Nuoro ha accolto il Presidente della Repubblica Sergio Mattarella con il calore delle grandi occasioni. Nel centenario del Nobel a Grazia Deledda, la città si stringe attorno alla sua figura più illustre, trasformando una ricorrenza letteraria in un momento di identità collettiva. Le vie del centro, addobbate con immagini e citazioni della scrittrice, fanno da cornice a una giornata che unisce memoria, cultura e senso civico.
Un anniversario che racconta un secolo di Italia
Era il 1926 quando Grazia Deledda, figlia di una Sardegna ancora rurale e marginalizzata, ricevette il Premio Nobel per la Letteratura. Un riconoscimento che non premiava solo la sua opera, ma anche la capacità di portare nel mondo una terra allora quasi sconosciuta. Cento anni dopo, quel traguardo risuona ancora come un atto di emancipazione culturale.
Mattarella lo ha ricordato nel suo intervento al Teatro Eliseo, sottolineando come la scrittrice nuorese abbia saputo “dare voce agli ultimi, raccontando la complessità dell’animo umano con una modernità che non smette di sorprenderci”. Parole che hanno trovato eco nel pubblico, composto da studenti, autorità locali e cittadini comuni.
La città come palcoscenico della memoria
La visita del Capo dello Stato ha attraversato i luoghi simbolo della Deledda: dal Museo a lei dedicato fino al quartiere di Santu Predu, dove la scrittrice nacque e trovò ispirazione per molte delle sue pagine più celebri. Nuoro si è mostrata nella sua veste più autentica, sospesa tra tradizione e contemporaneità.
Le istituzioni locali hanno colto l’occasione per ribadire il ruolo della cultura come motore di sviluppo. “Celebrare Grazia Deledda significa investire nel futuro”, ha dichiarato il sindaco, ricordando i progetti in corso per valorizzare il patrimonio letterario e paesaggistico della città.

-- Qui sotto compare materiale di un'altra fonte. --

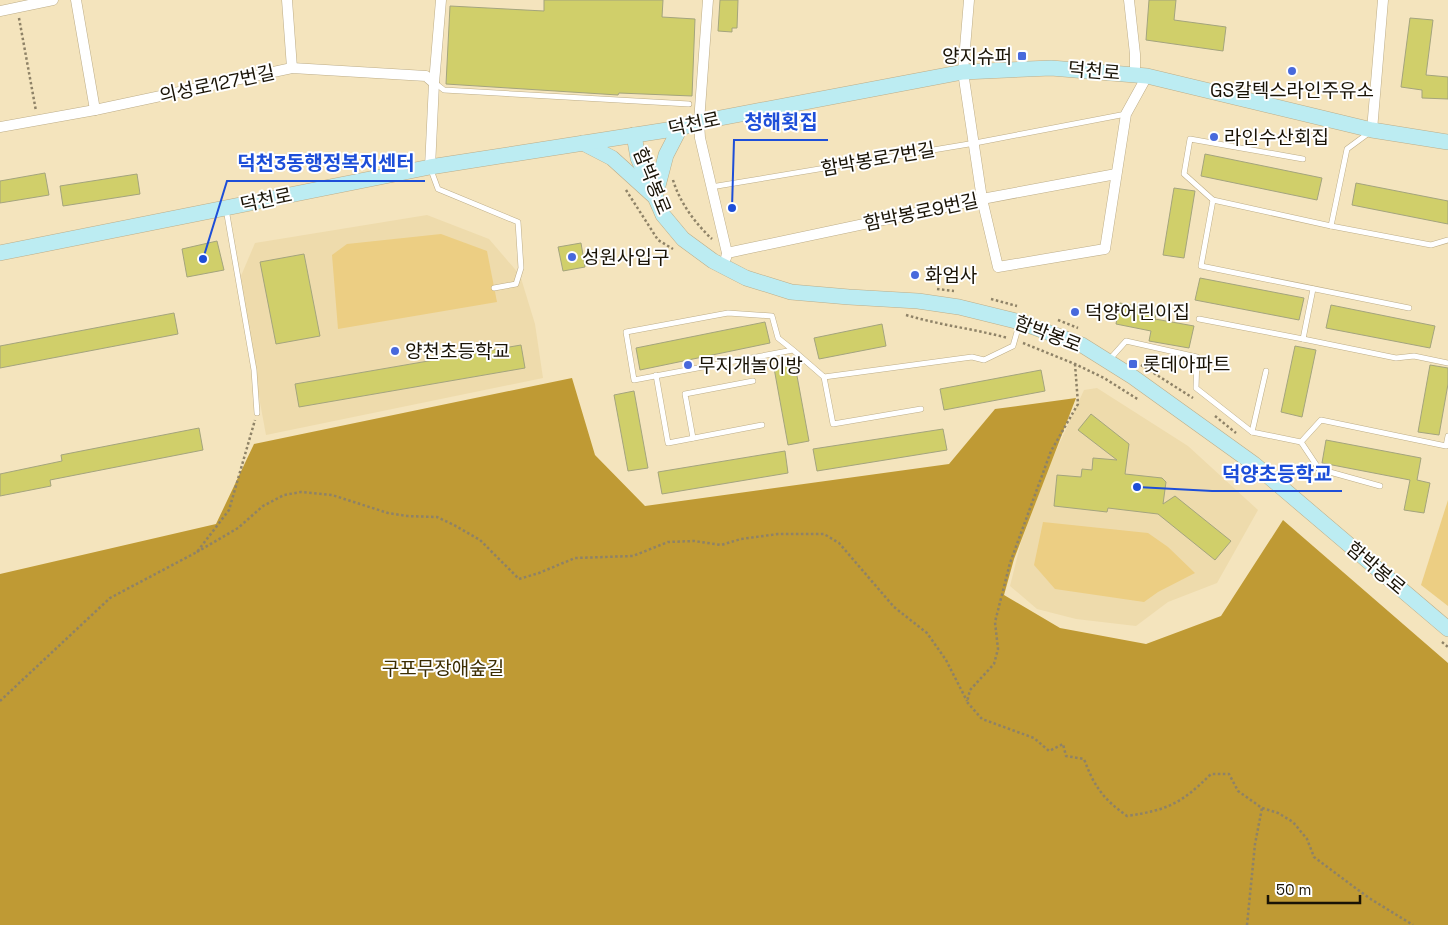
<svg xmlns="http://www.w3.org/2000/svg" width="1448" height="925" viewBox="0 0 1448 925" font-family="'Space Grotesk','Noto Sans KR',sans-serif">
<rect width="100%" height="100%" fill="#f4e4bd"/>
<g fill="#eedbac">
<polygon points="427,215 489,239 520,275 535,324 543,378 266,435 238,283 255,243"/>
<polygon points="1097,388 1188,446 1258,510 1217,583 1168,602 1136,626 1076,619 1037,609 1010,586 1021,542 1050,464 1084,390"/>
</g>
<g fill="#ecce83">
<polygon points="441,234 487,251 497,302 338,329 332,255 347,244"/>
<polygon points="1448,500 1448,606 1421,585"/>
<polygon points="1043,522 1148,533 1168,547 1195,573 1158,592 1144,602 1055,589 1034,565"/>
</g>
<polygon fill="#bf9a34" points="572,378 595,455 645,506 949,464 995,409 1076,398 1014,559 1004,595 1060,628 1146,644 1221,616 1283,520 1448,663 1448,925 0,925 0,574 216,524 254,444"/>
<g fill="#d0cf6a" stroke="#a4a47d">
<polygon points="544,0 663,0 662,17 695,19 692,96 619,93 618,95 446,84 450,6 544,11"/>
<polygon points="720,0 738,0 737,28 732,28 732,32 718,31"/>
<polygon points="1149,0 1176,0 1174,20 1226,27 1223,51 1146,40"/>
<polygon points="1410,18 1433,20 1426,75 1448,77 1448,99 1422,98 1422,90 1401,87"/>
<polygon points="1205,154 1322,178 1317,200 1201,176"/>
<polygon points="45,173 49,195 0,203 0,181"/>
<polygon points="137,174 140,194 63,206 60,186"/>
<polygon points="1356,183 1448,201 1448,224 1352,205"/>
<polygon points="1174,188 1195,191 1184,258 1163,255"/>
<polygon points="217,241 224,270 187,277 182,249"/>
<polygon points="581,243 585,267 563,271 558,247"/>
<polygon points="304,254 320,336 276,344 260,262"/>
<polygon points="1200,278 1304,298 1299,320 1195,300"/>
<polygon points="1120,303 1157,310 1155,319 1194,326 1189,348 1149,341 1151,331 1116,324"/>
<polygon points="1331,305 1435,326 1430,348 1326,328"/>
<polygon points="174,313 178,334 0,368 0,346"/>
<polygon points="765,322 770,343 640,370 636,348"/>
<polygon points="882,324 886,346 819,359 814,338"/>
<polygon points="521,345 525,368 299,407 295,384"/>
<polygon points="1295,346 1316,350 1302,417 1281,412"/>
<polygon points="795,365 809,441 788,445 774,368"/>
<polygon points="1430,365 1448,368 1448,384 1439,435 1418,432"/>
<polygon points="1041,370 1045,391 944,410 940,389"/>
<polygon points="634,391 648,468 628,471 614,395"/>
<polygon points="1091,414 1129,444 1125,474 1162,478 1166,482 1163,504 1175,496 1231,541 1215,560 1158,514 1108,508 1107,512 1054,506 1057,475 1081,477 1082,469 1092,470 1093,458 1117,460 1078,430"/>
<polygon points="199,428 203,450 50,480 51,486 0,496 0,474 62,461 61,455"/>
<polygon points="943,429 947,450 817,471 813,449"/>
<polygon points="1326,440 1421,458 1417,480 1430,483 1424,513 1404,510 1410,480 1322,463"/>
<polygon points="785,451 788,473 662,494 658,472"/>
</g>
<g fill="none" stroke-linecap="round" stroke-linejoin="round">
<g stroke="#bdad88" stroke-width="6">
<g id="service">
<polyline points="435,83 444,90 689,104"/>
<polyline points="1370,132 1347,149 1331,226 1431,245 1448,240"/>
<polyline points="1303,159 1190,139 1184,174 1213,200 1331,226"/>
<polyline points="431,170 438,189 518,222 521,268 516,284 494,288"/>
<polyline points="711,187 975,143 1126,114"/>
<polyline points="1213,200 1201,266 1409,308"/>
<polyline points="226,209 254,370 257,413"/>
<polyline points="1199,319 1303,339 1313,289"/>
<polyline points="1303,339 1396,358 1414,356 1448,363"/>
<polyline points="793,350 778,338 772,316 728,313 626,332 634,380 793,350 824,377 972,357 984,360 1013,346 1019,325"/>
<polyline points="1109,360 1126,341 1197,357 1196,388 1252,432"/>
<polyline points="1266,371 1252,432 1301,442 1321,420 1446,446 1448,436"/>
<polyline points="656,375 668,443 762,425"/>
<polyline points="824,377 833,424 921,409"/>
<polyline points="693,438 685,394 753,381"/>
<polyline points="1301,442 1319,469 1380,486"/>
</g>
</g>
<g stroke="#bdad88" stroke-width="11">
<g id="minor">
<polyline points="76,0 95,110"/>
<polyline points="287,0 292,68"/>
<polyline points="708,0 699,122 700,138 727,253 726,258"/>
<polyline points="969,0 963,72 982,199 998,267 1105,249 1126,114 1147,76"/>
<polyline points="1129,0 1135,54 1135,74"/>
<polyline points="0,11 53,0"/>
<polyline points="0,127 95,110 292,68 426,76 434,83"/>
<polyline points="1372,130 1383,0"/>
<polyline points="430,167 434,83 441,0"/>
<polyline points="727,253 982,199 1116,174"/>
</g>
</g>
<g stroke="#bdad88" stroke-width="16">
<g id="secondary">
<polyline points="634,135 638,158 663,215 683,239 713,261 746,278 791,292 849,297 918,301 959,307 1020,322 1082,345 1133,377 1254,464 1448,629"/>
<polyline points="583,143 612,158 655,197 666,155 680,128"/>
<polyline points="0,253 430,167 680,128 699,122 963,72 1051,68 1147,76 1372,130 1448,142"/>
</g>
</g>
<g stroke="#8e8267" stroke-width="2.5" stroke-dasharray="2.5 2.5" stroke-linecap="butt">
<polyline points="19,18 36,111"/>
<path d="M 673,180 C 680,203 695,223 712,239"/>
<polyline points="626,190 658,240 673,249"/>
<polyline points="937,289 954,291"/>
<polyline points="991,299 1017,306"/>
<path d="M 906,315 C 940,325 974,329 1008,338"/>
<polyline points="1058,320 1078,328"/>
<polyline points="1023,343 1075,364 1104,378 1139,400"/>
<path d="M 1075,364 L 1078,404 L 1051,451 L 1010,563 L 995,622 L 998,649 L 994,664 L 970,690 L 967,702 L 982,719 L 1034,738 L 1049,751 L 1063,744 L 1066,756 L 1084,759 C 1094,786 1103,799 1127,816 C 1168,810 1182,803 1211,774 L 1229,774 L 1238,791 L 1262,808 L 1278,813 L 1293,822 L 1307,839 L 1314,857 L 1369,898 L 1413,925"/>
<polyline points="1141,365 1193,398"/>
<polyline points="1215,416 1236,433"/>
<polyline points="197,552 238,528 263,506 284,495 301,492 332,495 388,513 407,516 437,517 454,525 480,540 519,579 539,573 575,558 633,556 668,542 694,541 721,545 741,539 778,534 824,534 839,543 894,607 927,633 946,660 967,701"/>
<polyline points="1442,642 1448,647"/>
<polyline points="0,701 110,598 197,552 229,510 255,420"/>
<polyline points="1247,925 1255,844 1262,808"/>
</g>
<use href="#service" stroke="#fff" stroke-width="5"/>
<use href="#minor" stroke="#fff" stroke-width="10"/>
<use href="#secondary" stroke="#bcecf2" stroke-width="15"/>
</g>
<g fill="#4869dc" stroke="#fff" stroke-width="2">
<rect x="1017" y="51" width="10" height="10" rx="2.5"/>
<circle cx="1292" cy="71" r="5"/>
<circle cx="1214" cy="137" r="5"/>
<circle cx="572" cy="257" r="5"/>
<circle cx="915" cy="275" r="5"/>
<circle cx="1075" cy="312" r="5"/>
<circle cx="395" cy="351" r="5"/>
<rect x="1128" y="359" width="10" height="10" rx="2.5"/>
<circle cx="688" cy="365" r="5"/>
</g>
<g text-anchor="middle" dominant-baseline="central" stroke-width="4" stroke-linejoin="round" paint-order="stroke">
<g font-size="19" fill="#191306" stroke="#fff" text-anchor="start">
<text x="1012" y="56" text-anchor="end">양지슈퍼</text>
<text x="1292" y="90" text-anchor="middle">GS칼텍스라인주유소</text>
<text x="1224" y="137">라인수산회집</text>
<text x="582" y="257">성원사입구</text>
<text x="925" y="275">화엄사</text>
<text x="1085" y="312">덕양어린이집</text>
<text x="405" y="351">양천초등학교</text>
<text x="1143" y="364">롯데아파트</text>
<text x="698" y="365">무지개놀이방</text>
</g>
<g font-size="19" fill="#191306" stroke="#fff">
<text transform="translate(1094 71) rotate(5)">덕천로</text>
<text transform="translate(217 84) rotate(-12)">의성로127번길</text>
<text transform="translate(694 124) rotate(-12)">덕천로</text>
<text transform="translate(878 159) rotate(-10)">함박봉로7번길</text>
<text transform="translate(652 181) rotate(68)">함박봉로</text>
<text transform="translate(266 200) rotate(-12)">덕천로</text>
<text transform="translate(921 212) rotate(-12)">함박봉로9번길</text>
<text transform="translate(1048 334) rotate(21)">함박봉로</text>
<text transform="translate(1376 568) rotate(40)">함박봉로</text>
</g>
<g font-size="19" fill="#3c2d01" stroke="#fff">
<text x="443" y="668">구포무장애숲길</text>
</g>
</g>
<path fill="none" stroke="#1d4ed8" stroke-width="2" d="M732 208L734 140H828M203 259L227 181H425M1137 487L1212 491H1342"/>
<g fill="#1d4ed8" stroke="#fff" stroke-width="2">
<circle cx="732" cy="208" r="5"/>
<circle cx="203" cy="259" r="5"/>
<circle cx="1137" cy="487" r="5"/>
</g>
<g font-size="20" text-anchor="middle" font-weight="bold" fill="#1d4ed8" stroke="#fff" stroke-width="4" stroke-linejoin="round" paint-order="stroke">
<text x="781" y="129">청해횟집</text>
<text x="326" y="170">덕천3동행정복지센터</text>
<text x="1277" y="481">덕양초등학교</text>
</g>
<path d="M1268 895v8h92v-8" fill="none" stroke="#191306" stroke-width="2.5"/>
<text x="1276" y="895" font-size="15" fill="#191306" stroke="#ffffff" stroke-width="4" paint-order="stroke">50 m</text>
</svg>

Un messaggio che va oltre la letteratura
La presenza di Mattarella assume un valore che supera la commemorazione. In un momento storico segnato da tensioni sociali e incertezze globali, il Presidente ha richiamato l’importanza della coesione e della responsabilità civile. La Deledda, con la sua scrittura intrisa di umanità e rigore morale, diventa così un riferimento etico oltre che culturale.
“Il Nobel non fu solo un premio a una grande autrice italiana, ma un riconoscimento alla forza delle periferie, alla capacità di trasformare la marginalità in ricchezza narrativa”, ha affermato Mattarella, ricevendo un lungo applauso.
Una celebrazione che guarda avanti
Il centenario non è solo un anniversario, ma l’avvio di un percorso. Nuoro punta a consolidare la sua vocazione culturale, rafforzando il legame tra la figura della Deledda e le nuove generazioni. Le scuole partecipano con letture, performance e progetti multimediali, segno di una memoria che non vuole restare confinata nei libri di storia.
La giornata prevede con un momento di raccoglimento davanti alla casa natale della scrittrice, quasi un passaggio di testimone simbolico tra la Sardegna di ieri e quella di oggi.